Title: Heterogeneous treatment and spillover effects under clustered network interference
Authors: Falco Joannes Bargagli Stoffi - Harvard University (United States) [presenting]
Costanza Tortu - IMT School for Advanced Studies Lucca (Italy)
Laura Forastiere - Yale University (United States)
Abstract: The bulk of causal inference studies rules out the presence of interference between units. However, in many real-world settings, units are interconnected by social, physical or virtual ties, and the effect of a treatment can spill from one unit to other connected individuals in the network. In these settings, different people might respond differently not only to the treatment received but also to the treatment received by their network contacts.
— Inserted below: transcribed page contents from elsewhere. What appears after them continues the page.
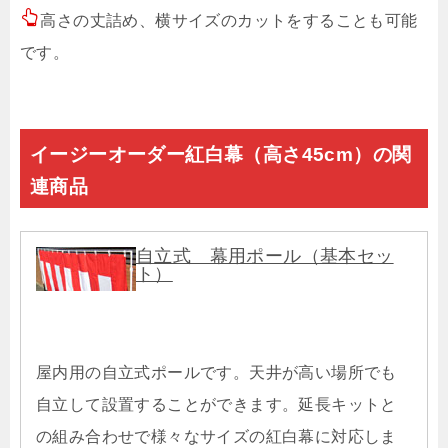
高さの丈詰め、横サイズのカットをすることも可能
です。
イージーオーダー紅白幕（高さ45cm）の関
連商品
自立式 幕用ポール（基本セッ
ト）
屋内用の自立式ポールです。天井が高い場所でも
自立して設置することができます。延長キットと
の組み合わせで様々なサイズの紅白幕に対応しま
Understanding the heterogeneity of treatment and spillover effects can help policy-makers in the scale-up phase of the intervention, it can guide the design of targeting strategies with the ultimate goal of making the interventions more cost-effective, and it might even allow generalizing the level of treatment spillover effects in other populations. We develop a machine learning method that makes use of tree-based algorithms and an Horvitz-Thompson estimator to assess the heterogeneity of treatment and spillover effects with respect to individual, neighborhood and network characteristics in the context of clustered network interference. We illustrate how the proposed binary tree methodology performs in a Monte Carlo simulation study. Additionally, we provide an application on a randomized experiment aimed at assessing the heterogeneous effects of information sessions on the uptake of a new weather insurance policy in rural China.